A recent analysis conducted by Pacific Research Institute and Wayne Winegarden, PhD, found that if biosimilars reached 75% market share, the federal government would save $7 billion annually, state Medicaid programs would save $1.2 billion annually, and commercial payers would save $3.3 billion annually.
For the study, Winegarden analyzed the savings potential of biosimilars using recent price and volume data. The pricing data were based on national average sales price points from July 2019 through September 2019 and on expenditures-per-unit data from the Centers for Medicare and Medicaid Services (CMS). Volume data came from 12-month sales-volume numbers through February 2019 as repored by IQVIA. However, the volume data was not distinguished among expenditures for Medicare, Medicaid, and the commercial market, so the expenditure breakdown by payer is estimated.

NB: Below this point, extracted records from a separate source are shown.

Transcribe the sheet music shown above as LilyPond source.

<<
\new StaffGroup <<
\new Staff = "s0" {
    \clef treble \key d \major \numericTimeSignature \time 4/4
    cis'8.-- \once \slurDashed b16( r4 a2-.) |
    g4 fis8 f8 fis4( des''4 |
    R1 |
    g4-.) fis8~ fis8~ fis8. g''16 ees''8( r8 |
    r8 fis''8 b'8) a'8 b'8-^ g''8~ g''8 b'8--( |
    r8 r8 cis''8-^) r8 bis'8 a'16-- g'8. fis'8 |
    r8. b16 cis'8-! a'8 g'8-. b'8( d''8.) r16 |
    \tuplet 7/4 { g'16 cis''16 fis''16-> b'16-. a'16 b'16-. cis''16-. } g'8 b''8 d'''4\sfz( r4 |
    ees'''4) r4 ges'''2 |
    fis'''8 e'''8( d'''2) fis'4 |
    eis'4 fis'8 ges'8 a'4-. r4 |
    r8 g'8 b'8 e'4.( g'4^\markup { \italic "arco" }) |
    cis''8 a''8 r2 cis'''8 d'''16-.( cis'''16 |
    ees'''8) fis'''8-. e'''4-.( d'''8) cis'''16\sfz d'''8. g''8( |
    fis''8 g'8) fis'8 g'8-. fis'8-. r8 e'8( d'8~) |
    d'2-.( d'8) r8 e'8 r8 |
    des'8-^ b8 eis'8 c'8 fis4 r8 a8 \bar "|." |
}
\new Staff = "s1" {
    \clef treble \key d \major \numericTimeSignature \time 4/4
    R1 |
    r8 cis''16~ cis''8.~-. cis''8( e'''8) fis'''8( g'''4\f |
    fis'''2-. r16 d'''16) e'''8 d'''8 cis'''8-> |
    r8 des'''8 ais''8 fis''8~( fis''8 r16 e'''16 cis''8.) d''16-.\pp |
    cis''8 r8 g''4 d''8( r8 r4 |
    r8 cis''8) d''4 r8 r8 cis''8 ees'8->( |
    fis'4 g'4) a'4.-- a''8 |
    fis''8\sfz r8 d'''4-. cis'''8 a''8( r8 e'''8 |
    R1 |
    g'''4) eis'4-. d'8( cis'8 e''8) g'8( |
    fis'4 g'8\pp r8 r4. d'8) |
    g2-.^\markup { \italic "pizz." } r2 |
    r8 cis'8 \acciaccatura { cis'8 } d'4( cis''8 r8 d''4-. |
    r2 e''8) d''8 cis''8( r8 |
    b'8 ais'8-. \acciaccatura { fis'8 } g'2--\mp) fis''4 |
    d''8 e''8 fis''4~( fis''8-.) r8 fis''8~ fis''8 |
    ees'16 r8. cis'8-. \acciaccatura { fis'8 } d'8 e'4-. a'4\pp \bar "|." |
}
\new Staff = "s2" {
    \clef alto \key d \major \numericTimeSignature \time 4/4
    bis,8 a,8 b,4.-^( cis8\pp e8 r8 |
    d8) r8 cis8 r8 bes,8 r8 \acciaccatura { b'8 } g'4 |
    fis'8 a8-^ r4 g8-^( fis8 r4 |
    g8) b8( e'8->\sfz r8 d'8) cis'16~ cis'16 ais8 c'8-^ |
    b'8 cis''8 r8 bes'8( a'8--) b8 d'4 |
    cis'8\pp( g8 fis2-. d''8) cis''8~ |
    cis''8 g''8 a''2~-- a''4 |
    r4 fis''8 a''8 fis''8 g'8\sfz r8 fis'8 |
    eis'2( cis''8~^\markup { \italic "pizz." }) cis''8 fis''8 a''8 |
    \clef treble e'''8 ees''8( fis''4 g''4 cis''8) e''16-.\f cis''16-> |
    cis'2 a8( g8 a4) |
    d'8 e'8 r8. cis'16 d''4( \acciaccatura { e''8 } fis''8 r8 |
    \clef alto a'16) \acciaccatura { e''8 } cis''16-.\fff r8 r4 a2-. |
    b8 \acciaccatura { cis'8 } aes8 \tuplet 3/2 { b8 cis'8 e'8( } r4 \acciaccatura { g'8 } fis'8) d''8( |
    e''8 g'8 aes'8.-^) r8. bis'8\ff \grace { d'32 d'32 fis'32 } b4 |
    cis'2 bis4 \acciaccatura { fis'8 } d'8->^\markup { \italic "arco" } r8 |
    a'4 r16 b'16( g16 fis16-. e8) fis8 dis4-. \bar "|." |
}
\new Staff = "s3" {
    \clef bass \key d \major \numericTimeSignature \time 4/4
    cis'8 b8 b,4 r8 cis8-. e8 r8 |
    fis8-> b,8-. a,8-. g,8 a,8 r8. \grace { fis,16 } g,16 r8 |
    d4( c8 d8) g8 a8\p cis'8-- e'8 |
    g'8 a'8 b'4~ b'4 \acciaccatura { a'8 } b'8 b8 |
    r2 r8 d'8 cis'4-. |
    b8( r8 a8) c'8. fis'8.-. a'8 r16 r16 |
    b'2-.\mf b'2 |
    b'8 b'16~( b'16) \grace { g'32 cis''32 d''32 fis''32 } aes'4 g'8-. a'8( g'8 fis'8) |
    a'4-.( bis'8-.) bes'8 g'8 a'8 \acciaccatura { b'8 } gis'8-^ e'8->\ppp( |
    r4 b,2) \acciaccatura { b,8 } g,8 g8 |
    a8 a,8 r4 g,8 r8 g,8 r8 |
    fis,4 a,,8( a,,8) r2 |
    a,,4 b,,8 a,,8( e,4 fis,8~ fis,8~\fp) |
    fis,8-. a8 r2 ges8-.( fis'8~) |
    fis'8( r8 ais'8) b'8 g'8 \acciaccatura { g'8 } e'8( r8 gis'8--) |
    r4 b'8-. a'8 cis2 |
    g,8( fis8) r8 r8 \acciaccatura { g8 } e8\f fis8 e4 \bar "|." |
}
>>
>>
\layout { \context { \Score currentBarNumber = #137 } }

For those estimations, Winegarden relied on GAO studies and Medicare’s share of insured population within each state to estimate Medicare information. Commercial market volumes for each state were estimated based on commercial-coverage rates, and Medicaid volumes were estimated based on coverage rates.
Then, savings estimates were evaluated for the current market and for hypothetical scenarios. One hypothetical scenario had biosimilars growing by 25%, another had them growing by 50% and the third had them growing by 75%. Currently, biosimilars save the United States health care system over $240 million annually, with state Medicaid programs saving $47.5 million, and commercial payers saving $136.8 million.
However, it follows that if those are the savings based on the current biosimilar market, savings will be significantly increased if biosimilars garners a greater share of the market. Winegardne concluded that “if biosimilars obtained a 25%, 50%, and 75% market share, then total systemic savings could equal $2.4 billion, $4.7 billion, and $7.0 billion annually,” respectively. By the same logic, State Medicaid programs would save $417 million, $802 million, and $1.2 billion, respectively, and commercial payers could save $1.2 billion, $2.2 billion, and $3.3 billion, respectively.
Winegarden suggests that employers and the government have incentives and should work together to change policy and “correct currently ineffective regulatory policies, promote greater education of the benefits that biosimilars offers, and eliminate adverse market incentives that discourage biosimilar use.” He uses the example of eliminating rebate contracting, or if it cannot be eliminated entirely, 100% of the savings should be passed through to the patients. “Eliminating obstructions that are preventing the healthcare system from realizing the savings potential of biosimilars would increase the accessibility of high-quality, affordable treatment for patients,” he says.
Congress has already introduced several bipartisan proposals in the House and Senate aimed at increasing access to (and use of) biosimilars.